Reza Aslan, a PPI friend and contributor, says the regime’s increasingly brutal crackdown on domestic dissent has brought Iran to the verge of civil war. Other observers fear a Tiananmen Square-style massacre that could cripple the democratic opposition, which flared up after last summer’s rigged elections.

Meanwhile, Iran’s rulers are promising rude surprises for their external critics, too. President Mahmoud Ahmadinejad warns of a “telling blow” Thursday, while Ayatollah Ali Khamenei, the supreme leader, threatens a “punch” for the United States and other countries that have worked to end Iran’s nuclear program.

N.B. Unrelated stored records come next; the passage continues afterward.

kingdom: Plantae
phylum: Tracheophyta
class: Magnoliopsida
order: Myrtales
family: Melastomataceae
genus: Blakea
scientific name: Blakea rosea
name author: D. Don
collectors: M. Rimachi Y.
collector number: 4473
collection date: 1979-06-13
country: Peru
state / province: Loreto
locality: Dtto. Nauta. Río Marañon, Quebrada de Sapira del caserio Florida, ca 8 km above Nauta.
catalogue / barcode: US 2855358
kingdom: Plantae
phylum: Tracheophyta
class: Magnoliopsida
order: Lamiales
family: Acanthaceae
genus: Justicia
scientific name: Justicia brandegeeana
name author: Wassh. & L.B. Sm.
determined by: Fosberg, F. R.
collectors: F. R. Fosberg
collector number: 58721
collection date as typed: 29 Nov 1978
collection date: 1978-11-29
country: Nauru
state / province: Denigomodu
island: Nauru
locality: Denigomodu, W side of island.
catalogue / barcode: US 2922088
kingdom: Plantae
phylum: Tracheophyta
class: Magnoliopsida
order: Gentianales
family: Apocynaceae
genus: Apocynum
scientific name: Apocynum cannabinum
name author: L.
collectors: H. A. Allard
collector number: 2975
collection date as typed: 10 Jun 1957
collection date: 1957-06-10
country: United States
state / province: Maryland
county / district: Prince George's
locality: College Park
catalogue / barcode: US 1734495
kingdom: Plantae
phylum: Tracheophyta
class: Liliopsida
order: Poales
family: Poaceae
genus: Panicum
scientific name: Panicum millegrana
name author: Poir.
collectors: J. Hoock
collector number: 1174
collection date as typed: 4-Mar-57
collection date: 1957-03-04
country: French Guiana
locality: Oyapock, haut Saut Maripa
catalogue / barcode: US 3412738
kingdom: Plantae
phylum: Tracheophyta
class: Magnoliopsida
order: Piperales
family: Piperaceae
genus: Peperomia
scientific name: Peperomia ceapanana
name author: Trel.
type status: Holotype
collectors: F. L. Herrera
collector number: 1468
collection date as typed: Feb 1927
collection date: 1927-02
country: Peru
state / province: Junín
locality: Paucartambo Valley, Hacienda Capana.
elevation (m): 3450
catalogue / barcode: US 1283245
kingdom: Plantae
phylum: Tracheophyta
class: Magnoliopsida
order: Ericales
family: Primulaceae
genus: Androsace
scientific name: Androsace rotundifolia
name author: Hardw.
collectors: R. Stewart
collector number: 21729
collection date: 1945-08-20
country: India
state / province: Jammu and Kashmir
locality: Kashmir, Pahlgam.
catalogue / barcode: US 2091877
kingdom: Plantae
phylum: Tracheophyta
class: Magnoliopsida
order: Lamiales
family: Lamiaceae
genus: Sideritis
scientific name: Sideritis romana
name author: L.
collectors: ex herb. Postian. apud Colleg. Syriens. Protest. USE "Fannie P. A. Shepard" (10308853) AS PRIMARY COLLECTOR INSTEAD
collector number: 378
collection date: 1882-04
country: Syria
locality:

Such cryptic belligerence no doubt reflects the regime’s desire to distract the world’s attention from its increasingly shaky position at home. The mullahs’ old tactic of whipping up paranoia and striking defiant poses against supposed U.S. or Western plots is wearing thin. A broad cross-section of Iranian society seems focused instead on the Islamic Republic’s metamorphosis into an Islamic police state.

“The Islamic Republic is nothing but an economic-religious-military complex that applies its coercive power not through political institutions but through a military and security apparatus under the direct supervision of Ayatollah Khamenei,” said Mehdi Khalaji of the Washington Institute for Near East Policy at a congressional hearing last week. No “engagement” with opponents for this regime; instead, it has unleashed its vast security apparatus on Iranian society. Scores of anti-government protestors have been killed and hundreds more imprisoned. Prominent regime opponents have been subjected to totalitarian-style show trials, and the government has announced plans to execute nine protesters. The government is relentless in policing the internet, jamming foreign broadcasts and blocking contacts with the outside world.

Ahmadinejad underscored his contempt for global opinion last weekend in announcing that Iran will begin enriching uranium to higher levels, bringing it much closer to fuel that can easily be “weaponized.” He also threatened, implausibly, to build 10 more nuclear plants over the next year. In any case, Ahmadinejad’s latest antics should have been an embarrassment to China, which has been blocking tougher sanctions because, it claims, the regime is ready to deal on enrichment.

How should the United States react to these and coming provocations? Not by intensifying efforts to “engage” the regime in talks focused narrowly on the nuclear dispute. Washington needs to broaden its angle of vision to encompass the Iranian people’s struggle for freedom and democracy. Twice before, in 1953 and 1979, America failed to side with such popular aspirations, sacrificing our own ideals to the logic of superpower rivalry. It was a bad bargain then, and we can’t afford to make the same mistake again.

Leaders of the Green Movement have made it clear they neither expect nor need America’s help in their struggle. But without offering direct support to democratic reformers, the United States should be more vocal in defending human rights in Iran. And, together with our European partners, we should justify stricter sanctions on human rights grounds as well as nonproliferation.

And as Khalaji noted, “The threat to regional peace and Iranian democracy are the same: the Islamic Revolutionary Guard Corps (IRGC).” The Corps is in charge of Iran’s nuclear program, and is Khamenei’s chief instrument for political suppression. It also funnels Iranian aid and arms to extremist groups such as Hamas and Hezbollah, as well as Shia militants in Iraq and other Sunni-majority countries.

Of course, Washington should keep probing for signs of Iranian tractability on the nuclear issue. But the United States should be wary of doing anything now -– either by overreacting to its bluster, or rushing to engage in high level talks –- that would boost the sagging prestige of the Iranian leadership and the IRGC. Over the long haul, political change inside Iran is our surest guarantee of safety.